JOURNAL D'ÉMOIS

lundi 21 novembre 2016

Attouche un soupir


Une bataille fatiguée
Fronce
rides et veines
au bout de son poing délesté

Et cent flammes
Au creux de la paume

Sous froides lueurs
    joual, slang et français
punchent la feuille de temps
pour colorier les absences en rouge et ocre

Dans les dunes elle échappe des guerres
marche au ralentit avalant le sable par la bouche
née pour    traire   taire   faire   plaire
tout s’écarquille et se chamaille
car le chagrin est pénible à ramasser
    à la cuiller trouée

L'âme agitée, la tête cherche à se consoler
des   maux    verves   et compléments
Résilience en résidence
elle appelle la larme
qu'elle vienne lui laver les yeux.

Il y a ici et là qui traîne
un poème en gestation
dont elle ne veut pas s'occuper
un poème effronté,
    même pas encore vrai
Point ferme
nul risque de voir naître un ado insolent

Depuis huit ans assise au trécarré
elle prolonge la jachère,
affairée à se désunir des mots
attouche aujourd'hui le soupir qui soulage

4 commentaires:

Jack a dit...

XXX

Nina louVe a dit...

Salut Jack :-) faut que je dise merci à mes muses.
Suis allée voir le spectacle À la croisée des silences de Chloé Sainte-Marie, accompagnée d'un chœur elle y a interprété Tempus Fugit, une ode latine du poète Jean-Paul Daoust magnifiquement mis en musique par Yves Desrosiers. On s'est tous littéralement soulevés après cette pièce. Quelques jours avant d'écrire Attouche un soupir, l'ai écouté en boucle, me suis laissée apaisée tendrement par la lecture des poètes qu'elle chante dans ce spectacle. Aussi, récemment beaucoup écouté Terre Originelle de Sylvie Paquette qui y interprète des poésies d'Anne Hébert. Ces femmes et poètes sont ceux qui ont attouché ce soupir.

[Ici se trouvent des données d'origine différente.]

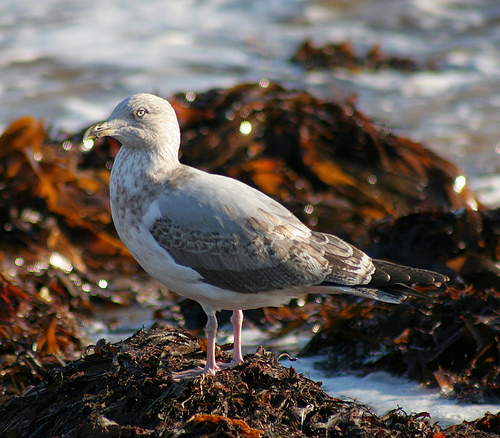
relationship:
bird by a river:
[80, 91, 455, 384] [4, 1, 499, 203]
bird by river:
[80, 91, 455, 384] [4, 1, 499, 203]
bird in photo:
[80, 91, 455, 384] [4, 4, 493, 436]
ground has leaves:
[5, 96, 499, 433] [180, 83, 470, 169]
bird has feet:
[80, 91, 455, 384] [167, 362, 221, 383]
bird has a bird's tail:
[80, 91, 455, 384] [282, 229, 449, 308]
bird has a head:
[80, 91, 455, 384] [88, 91, 180, 168]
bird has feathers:
[80, 91, 455, 384] [111, 165, 451, 320]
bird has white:
[80, 91, 455, 384] [102, 158, 235, 313]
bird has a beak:
[80, 91, 455, 384] [87, 121, 117, 142]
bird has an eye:
[80, 91, 455, 384] [136, 109, 146, 117]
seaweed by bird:
[180, 83, 470, 169] [80, 91, 455, 384]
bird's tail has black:
[282, 203, 449, 327] [370, 255, 449, 297]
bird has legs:
[80, 91, 455, 384] [171, 305, 245, 382]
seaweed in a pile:
[180, 83, 470, 169] [191, 89, 404, 174]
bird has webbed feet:
[80, 91, 455, 384] [166, 356, 245, 384]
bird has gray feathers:
[80, 91, 455, 384] [111, 165, 451, 320]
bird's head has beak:
[88, 91, 180, 168] [87, 121, 117, 142]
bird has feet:
[80, 91, 455, 384] [166, 356, 245, 384]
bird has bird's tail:
[80, 91, 455, 384] [282, 229, 449, 308]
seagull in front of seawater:
[80, 91, 455, 384] [4, 1, 499, 203]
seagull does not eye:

Le livre À la croisée des silences vient avec 2 cd, un beau cadeau que je ne regrette pas de m'être offert avant nôël.

aloredelam.com a dit...

Content de te retrouver en poésie Nina , c'est du fort, du coloré qui vient comme un poing mais doux aussi ! merci de ce partage ! à tout bientot !

Nina louVe a dit...

Aloredelam,

J'ai bien souri en traitant ce poème "d'effronté même pas encore vrai".
Quant à "punchent la feuille de temps" (prononcer ponne-tche) chez vous en France on dit pointer.